The Midnight's Growing Cult Following Embraces Its House of Blues Performance

click to enlarge The Midnight's Growing Cult Following Embraces Its House of Blues Performance
Julia Charvat
The House of Blues stage glowed with hazmat-green airport runway lights as the Midnight — duo Jamison Tyler Lyle and Tim Daniel McEwan — began its set last night with its latest single “America Online,” a song that features a robotic hollow pulse that asks, “Are we all one beating heart?” Lyle stood at the mic with tousled blonde hair, singing “Lost Boy,” looking like he was fresh from a trip to the beach. McEwan was the smiley all-American boy, living out his drum machine fantasies, his enthusiasm making him the default hype man.

Guest saxophonist Jesse Molloy made a dramatic entrance during “Gloria,” and fans went completely bananas for the first of his many solos of the night. For a full minute, all eyes were on Molloy as he blew everyone away. The trio pushed the pedal faster, speeding us into the nostalgia-thick “Days of Thunder,” which morphed seamlessly into a cover of the quintessential summer fling heartbreak anthem, Don Henley’s “Boys of Summer.” Fans were now fully immersed in the endless summer, coming together as one dancing organism, in a personal back to the future. Fans were dressed in acid washed denim, sweatbands and sunglasses, enhancing the feeling we were all in a “Black Mirror” San Junipero-type simulation, not in the present, not in the past, not in the future, but coasting along a frequency that defied time or era.

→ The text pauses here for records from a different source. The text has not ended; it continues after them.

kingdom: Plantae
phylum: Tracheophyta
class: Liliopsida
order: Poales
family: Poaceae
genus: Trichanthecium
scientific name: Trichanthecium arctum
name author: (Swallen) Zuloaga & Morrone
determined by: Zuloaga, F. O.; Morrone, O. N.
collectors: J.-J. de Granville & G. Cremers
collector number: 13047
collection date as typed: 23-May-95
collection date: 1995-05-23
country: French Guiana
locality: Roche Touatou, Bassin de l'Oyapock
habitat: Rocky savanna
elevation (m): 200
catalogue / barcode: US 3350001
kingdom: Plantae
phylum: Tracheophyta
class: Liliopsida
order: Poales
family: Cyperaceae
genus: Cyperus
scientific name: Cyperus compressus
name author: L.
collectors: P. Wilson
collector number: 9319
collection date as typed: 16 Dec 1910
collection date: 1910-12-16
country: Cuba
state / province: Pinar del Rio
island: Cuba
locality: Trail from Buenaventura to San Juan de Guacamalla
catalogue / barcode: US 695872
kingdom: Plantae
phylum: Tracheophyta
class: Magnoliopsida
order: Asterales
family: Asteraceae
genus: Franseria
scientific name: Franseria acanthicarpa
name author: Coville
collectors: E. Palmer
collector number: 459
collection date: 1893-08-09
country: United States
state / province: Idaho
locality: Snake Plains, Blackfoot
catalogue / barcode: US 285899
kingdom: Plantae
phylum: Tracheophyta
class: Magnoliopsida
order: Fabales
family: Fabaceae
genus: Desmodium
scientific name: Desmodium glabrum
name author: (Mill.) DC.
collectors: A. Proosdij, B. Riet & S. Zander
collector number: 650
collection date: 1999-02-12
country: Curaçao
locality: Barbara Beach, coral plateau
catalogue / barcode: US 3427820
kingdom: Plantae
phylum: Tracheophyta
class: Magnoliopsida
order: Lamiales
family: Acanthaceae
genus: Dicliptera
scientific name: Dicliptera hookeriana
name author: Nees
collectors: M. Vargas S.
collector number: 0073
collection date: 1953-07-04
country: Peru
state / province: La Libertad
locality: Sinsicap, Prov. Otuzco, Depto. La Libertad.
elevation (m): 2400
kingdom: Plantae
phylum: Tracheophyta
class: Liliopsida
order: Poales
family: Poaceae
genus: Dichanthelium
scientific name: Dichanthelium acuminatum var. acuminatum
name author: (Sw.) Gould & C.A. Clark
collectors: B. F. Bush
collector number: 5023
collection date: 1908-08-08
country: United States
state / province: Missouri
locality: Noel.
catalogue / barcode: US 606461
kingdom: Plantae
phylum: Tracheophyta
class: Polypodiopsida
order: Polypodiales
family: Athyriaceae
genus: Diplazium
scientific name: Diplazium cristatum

The instrumental “Nocturnal” was reminiscent of composer Cliff Martinez, the composer for Nicolas Winding Refn’s cult thriller Drive. Lyle and McEwan were inspired by the Drive soundtrack to form the Midnight back in 2012, and it’s impossible not to picture yourself as Ryan Gosling racing along the L.A. streets while experiencing songs like “Collateral,” “Shadows,” “Crystalline” and fan favorites “Jason” and “The Comeback Kid.” The Midnight has a growing cult following of its own, proven with one glance around the room to see most of the crowd singing along to every lyric.

Molloy went peak Kenny G during “Vampires,” entering the floor of the cheering crowd while playing his sax, then disappearing only to hilariously return with a Kool-Aid man blast back to the stage, blowing his face off into his sax. Lyle prefaced “America 2” by saying it’s a song about living in modern day America, with all its frustrations and heartache. The emotions ran high during “Los Angeles” which played out like a sorrowful love letter to the City of Angels.

Synthwave resonates with so many who grew up in the ‘80s and ‘90s because it’s collaged with hints of music we were forced to listen to on road trips with our parents, trapped in the backseats of cars, buckled in and safe. We crave that safety, the feeling of crawling into our Transformer slumber bags at a sleepover, of watching “Gleaming the Cube” on our best friend’s brothers VHS tape for the umpteenth time. We’re chasing that thrill of meeting up with your middle school crush at the local arcade and staring at him from across the room as he leans against a Ms. Pac-Man machine, pretending not to notice you noticing him. The Midnight consistently injects this comfort high into its fans with video game noises and over-the-top saxophone solos. The resulting sound could be a cheesy campfest except that the music is so good, and the feeling it delivers is so satisfying you unwittingly sink into the warm leather bucket seats of the sonic DeLorean.

The encore began with “Lost and Found,” a track Lyle said is about mutual healing, sweetly saying, “If you need this song, it’s yours.” The Midnight closed its set with “Sunset,” the perfect finale full of heart and hope and a healthy dose of saxophone, the would-be soundtrack to a John Hughes movie set in space, which is the meat and bones of the Midnight, allowing you to remember the past just a little shiner than it actually happened, to enjoy the now and to anticipate the future with faith instead of fear.